LeBlanc, who is white, initially denied using the language in text messages in which she referred to an Assumption Parish deputy and a court employee, both of whom are black.
But over the weekend LeBlanc acknowledged during a television interview with station WAFB that she used the N-word in describing a black sheriff’s deputy and a black law clerk in text messages she sent to Assumption Parish Chief Deputy Bruce Prejean, with whom she’d previously had an affair. Both LeBlanc and Prejean are married to other people.
“I profusely apologize for that. I should have never said it,” LeBlanc said during the interview. But she also said she plans to keep her seat and to run for re-election when her current term ends in December. She has held the seat since 2012.
News stories last week said that in the text messages LeBlanc had angrily accused Prejean of having an affair with at least one of the people she made the racist slurs about.
“At least I was NEVER unfaithful to you with ANYONE – much less a n*****,” one of the messages read. [Word redacted by Courthouse News.]

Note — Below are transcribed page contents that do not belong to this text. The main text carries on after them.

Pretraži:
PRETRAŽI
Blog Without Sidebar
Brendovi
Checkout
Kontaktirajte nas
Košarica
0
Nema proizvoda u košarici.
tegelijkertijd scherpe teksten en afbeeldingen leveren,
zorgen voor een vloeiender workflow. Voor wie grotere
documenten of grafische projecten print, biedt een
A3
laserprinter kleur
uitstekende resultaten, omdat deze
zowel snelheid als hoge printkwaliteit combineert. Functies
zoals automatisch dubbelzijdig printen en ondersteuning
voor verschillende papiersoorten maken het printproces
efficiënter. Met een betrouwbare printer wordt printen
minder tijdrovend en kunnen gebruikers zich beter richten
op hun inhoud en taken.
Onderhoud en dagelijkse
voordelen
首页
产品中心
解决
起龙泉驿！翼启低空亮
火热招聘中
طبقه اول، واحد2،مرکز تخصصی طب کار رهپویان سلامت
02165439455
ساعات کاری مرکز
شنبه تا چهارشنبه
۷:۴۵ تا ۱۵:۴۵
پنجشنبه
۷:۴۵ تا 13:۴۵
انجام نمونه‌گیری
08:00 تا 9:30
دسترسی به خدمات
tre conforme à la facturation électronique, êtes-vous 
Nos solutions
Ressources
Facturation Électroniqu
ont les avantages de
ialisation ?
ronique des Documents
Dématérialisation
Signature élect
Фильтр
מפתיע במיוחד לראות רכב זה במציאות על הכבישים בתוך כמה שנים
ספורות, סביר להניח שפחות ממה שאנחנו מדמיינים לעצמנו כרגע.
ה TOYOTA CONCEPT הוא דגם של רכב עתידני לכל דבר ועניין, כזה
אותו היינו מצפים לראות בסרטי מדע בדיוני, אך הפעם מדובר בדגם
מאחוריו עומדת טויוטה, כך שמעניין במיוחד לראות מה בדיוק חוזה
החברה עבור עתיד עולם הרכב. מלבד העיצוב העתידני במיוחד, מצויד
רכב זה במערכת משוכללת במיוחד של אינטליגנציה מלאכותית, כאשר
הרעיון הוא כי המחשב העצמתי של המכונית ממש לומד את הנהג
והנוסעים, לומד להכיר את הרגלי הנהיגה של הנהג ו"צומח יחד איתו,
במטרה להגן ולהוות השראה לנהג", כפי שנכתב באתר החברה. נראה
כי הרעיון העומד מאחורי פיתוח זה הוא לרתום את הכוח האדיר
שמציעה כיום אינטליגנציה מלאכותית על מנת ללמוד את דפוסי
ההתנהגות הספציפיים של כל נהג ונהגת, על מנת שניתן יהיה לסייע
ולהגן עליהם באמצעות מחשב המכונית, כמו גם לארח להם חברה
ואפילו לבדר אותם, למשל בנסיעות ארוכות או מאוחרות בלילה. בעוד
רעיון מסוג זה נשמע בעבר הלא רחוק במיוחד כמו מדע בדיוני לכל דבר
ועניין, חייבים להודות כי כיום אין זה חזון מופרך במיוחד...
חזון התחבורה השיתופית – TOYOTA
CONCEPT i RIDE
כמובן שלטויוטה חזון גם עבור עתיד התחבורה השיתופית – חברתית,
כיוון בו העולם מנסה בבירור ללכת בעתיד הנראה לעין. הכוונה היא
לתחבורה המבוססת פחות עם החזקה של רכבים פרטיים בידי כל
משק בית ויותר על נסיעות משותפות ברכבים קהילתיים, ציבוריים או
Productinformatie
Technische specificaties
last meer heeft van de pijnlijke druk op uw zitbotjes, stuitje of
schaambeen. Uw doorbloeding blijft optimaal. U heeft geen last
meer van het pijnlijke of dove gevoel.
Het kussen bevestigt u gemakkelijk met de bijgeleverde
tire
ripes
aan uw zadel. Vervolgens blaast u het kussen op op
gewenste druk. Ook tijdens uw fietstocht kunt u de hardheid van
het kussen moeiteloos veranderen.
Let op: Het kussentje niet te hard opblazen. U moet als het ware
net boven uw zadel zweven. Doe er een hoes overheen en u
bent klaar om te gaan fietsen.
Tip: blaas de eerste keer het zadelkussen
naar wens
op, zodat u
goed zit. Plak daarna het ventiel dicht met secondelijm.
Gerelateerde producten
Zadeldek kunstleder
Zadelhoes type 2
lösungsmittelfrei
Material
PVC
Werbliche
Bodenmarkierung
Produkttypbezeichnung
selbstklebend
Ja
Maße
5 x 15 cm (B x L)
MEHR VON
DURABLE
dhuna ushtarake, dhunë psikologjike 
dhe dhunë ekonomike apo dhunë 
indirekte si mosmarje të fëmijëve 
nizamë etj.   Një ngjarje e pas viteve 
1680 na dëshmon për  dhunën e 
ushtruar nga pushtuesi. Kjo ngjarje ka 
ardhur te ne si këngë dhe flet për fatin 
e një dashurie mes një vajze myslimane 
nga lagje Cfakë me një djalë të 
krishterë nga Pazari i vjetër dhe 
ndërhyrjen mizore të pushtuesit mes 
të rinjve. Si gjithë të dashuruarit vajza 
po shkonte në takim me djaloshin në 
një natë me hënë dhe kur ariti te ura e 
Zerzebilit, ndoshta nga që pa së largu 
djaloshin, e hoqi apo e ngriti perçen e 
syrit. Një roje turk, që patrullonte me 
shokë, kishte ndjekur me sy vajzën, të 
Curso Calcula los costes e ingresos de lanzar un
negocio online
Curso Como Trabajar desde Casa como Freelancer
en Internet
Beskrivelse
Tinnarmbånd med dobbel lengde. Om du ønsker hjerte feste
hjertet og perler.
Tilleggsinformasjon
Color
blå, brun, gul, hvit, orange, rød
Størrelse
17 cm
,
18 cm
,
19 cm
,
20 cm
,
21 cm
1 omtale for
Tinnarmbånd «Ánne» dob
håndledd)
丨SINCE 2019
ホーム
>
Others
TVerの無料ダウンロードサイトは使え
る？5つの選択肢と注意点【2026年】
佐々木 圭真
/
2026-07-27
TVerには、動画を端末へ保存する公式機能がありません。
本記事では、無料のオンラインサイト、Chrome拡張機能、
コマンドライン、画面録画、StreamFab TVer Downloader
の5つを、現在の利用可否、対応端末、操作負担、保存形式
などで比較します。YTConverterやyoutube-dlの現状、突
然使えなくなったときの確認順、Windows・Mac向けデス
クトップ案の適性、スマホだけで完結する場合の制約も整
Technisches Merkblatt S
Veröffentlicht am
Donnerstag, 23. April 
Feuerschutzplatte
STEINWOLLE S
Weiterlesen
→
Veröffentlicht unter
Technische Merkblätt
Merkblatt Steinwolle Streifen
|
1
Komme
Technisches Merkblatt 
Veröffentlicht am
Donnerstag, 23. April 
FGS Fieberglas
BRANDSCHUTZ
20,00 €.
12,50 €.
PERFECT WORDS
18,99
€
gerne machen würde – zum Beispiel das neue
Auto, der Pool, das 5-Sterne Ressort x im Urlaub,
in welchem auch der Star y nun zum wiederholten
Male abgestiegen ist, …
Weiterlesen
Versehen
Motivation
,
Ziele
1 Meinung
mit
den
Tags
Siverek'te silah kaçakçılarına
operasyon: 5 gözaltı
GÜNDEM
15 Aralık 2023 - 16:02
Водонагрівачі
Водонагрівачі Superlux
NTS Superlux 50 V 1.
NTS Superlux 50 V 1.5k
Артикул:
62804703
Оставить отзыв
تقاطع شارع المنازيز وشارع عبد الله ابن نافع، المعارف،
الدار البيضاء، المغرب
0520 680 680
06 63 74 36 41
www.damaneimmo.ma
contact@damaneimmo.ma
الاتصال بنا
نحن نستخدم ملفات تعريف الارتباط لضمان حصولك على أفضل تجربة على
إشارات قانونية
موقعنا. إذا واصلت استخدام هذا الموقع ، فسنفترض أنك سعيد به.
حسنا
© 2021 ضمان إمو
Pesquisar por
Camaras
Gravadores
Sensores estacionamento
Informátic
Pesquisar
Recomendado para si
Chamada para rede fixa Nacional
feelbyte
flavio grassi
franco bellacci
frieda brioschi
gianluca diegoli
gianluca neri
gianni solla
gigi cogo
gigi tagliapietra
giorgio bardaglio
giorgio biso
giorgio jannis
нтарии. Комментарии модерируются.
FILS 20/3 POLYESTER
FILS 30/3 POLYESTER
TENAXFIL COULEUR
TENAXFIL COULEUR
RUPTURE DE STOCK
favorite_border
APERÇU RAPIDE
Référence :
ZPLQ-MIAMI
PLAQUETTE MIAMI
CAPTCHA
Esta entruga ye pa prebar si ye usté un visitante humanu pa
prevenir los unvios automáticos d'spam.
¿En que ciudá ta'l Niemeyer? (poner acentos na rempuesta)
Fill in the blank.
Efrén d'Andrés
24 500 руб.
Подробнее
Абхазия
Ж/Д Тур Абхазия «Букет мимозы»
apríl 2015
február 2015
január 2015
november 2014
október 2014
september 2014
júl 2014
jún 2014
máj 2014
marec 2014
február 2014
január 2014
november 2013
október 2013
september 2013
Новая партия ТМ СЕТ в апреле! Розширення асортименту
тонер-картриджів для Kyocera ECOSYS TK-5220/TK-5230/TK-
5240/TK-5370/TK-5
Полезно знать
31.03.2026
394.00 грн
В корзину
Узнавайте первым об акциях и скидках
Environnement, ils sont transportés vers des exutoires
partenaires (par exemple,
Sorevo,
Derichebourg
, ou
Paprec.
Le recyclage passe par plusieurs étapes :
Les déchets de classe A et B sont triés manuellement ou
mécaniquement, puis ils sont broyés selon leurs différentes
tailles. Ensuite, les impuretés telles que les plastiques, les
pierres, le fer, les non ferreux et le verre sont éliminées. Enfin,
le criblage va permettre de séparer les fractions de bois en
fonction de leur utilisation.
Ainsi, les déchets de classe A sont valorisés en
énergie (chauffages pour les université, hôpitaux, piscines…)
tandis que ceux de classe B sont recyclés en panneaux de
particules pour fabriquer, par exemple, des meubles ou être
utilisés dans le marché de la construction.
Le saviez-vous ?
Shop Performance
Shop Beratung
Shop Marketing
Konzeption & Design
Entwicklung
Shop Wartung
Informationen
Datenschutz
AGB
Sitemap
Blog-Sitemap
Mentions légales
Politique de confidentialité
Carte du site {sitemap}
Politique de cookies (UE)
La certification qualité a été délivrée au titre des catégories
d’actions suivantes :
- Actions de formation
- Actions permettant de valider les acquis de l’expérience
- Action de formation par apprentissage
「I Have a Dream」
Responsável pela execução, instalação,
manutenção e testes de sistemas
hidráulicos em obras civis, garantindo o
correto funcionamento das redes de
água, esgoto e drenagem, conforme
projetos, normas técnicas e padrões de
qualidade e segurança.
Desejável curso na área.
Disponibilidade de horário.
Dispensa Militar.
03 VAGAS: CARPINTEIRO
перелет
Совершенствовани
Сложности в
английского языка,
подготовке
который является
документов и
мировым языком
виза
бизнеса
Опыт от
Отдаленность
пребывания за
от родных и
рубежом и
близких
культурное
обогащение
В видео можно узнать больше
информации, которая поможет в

Edwards, a Democrat, was joined in his call by the Louisiana Legislative Black Caucus, which asked for LeBlanc’s resignation. The caucus said it would be “complicit in such unjust and illegal behavior” if it did not respond to LeBlanc’s slurs.
“Too often we have seen justice dispensed in Louisiana based on race or ethnicity,” state Sen. Jimmy Harris, chairman of the Louisiana Legislative Black Caucus, said in a statement to the Advocate. “Such behavior will no longer be overlooked or tolerated in our great state.”
Edwards’ statement Wednesday came on the heels of a complaint filed by the Louisiana and Baton Rouge chapters of the NAACP, which also called for LeBlanc to resign.
“The admitted and repeated use of racial slurs by a judge who has taken an oath to administer justice fairly and impartially is wrong, period. There is never any circumstance or context in which such derogatory and degrading language is okay,” Edwards said in his statement.
“Sadly, inequities still exist in society and in our judicial system. Judge LeBlanc has compromised her ability to preside as a judge, and she has damaged the judiciary. She should resign. The people of the 23rd Judicial District and our state deserve better,” Edwards’ statement said.
District Attorney Ricky Babin and the district’s lead public defender filed motions with the court last week upon hearing of LeBlanc’s affair with Prejean asking the judge to voluntarily recuse herself from criminal matters in Assumption Parish. Otherwise, their motion said, she would be forced to do so because of the affair.
Babin told the Advocate newspaper that hundreds of LeBlanc’s cases are now under review.
LeBlanc told the Advocate she doesn’t believe the affair would cause any trial verdicts in her court to be overturned.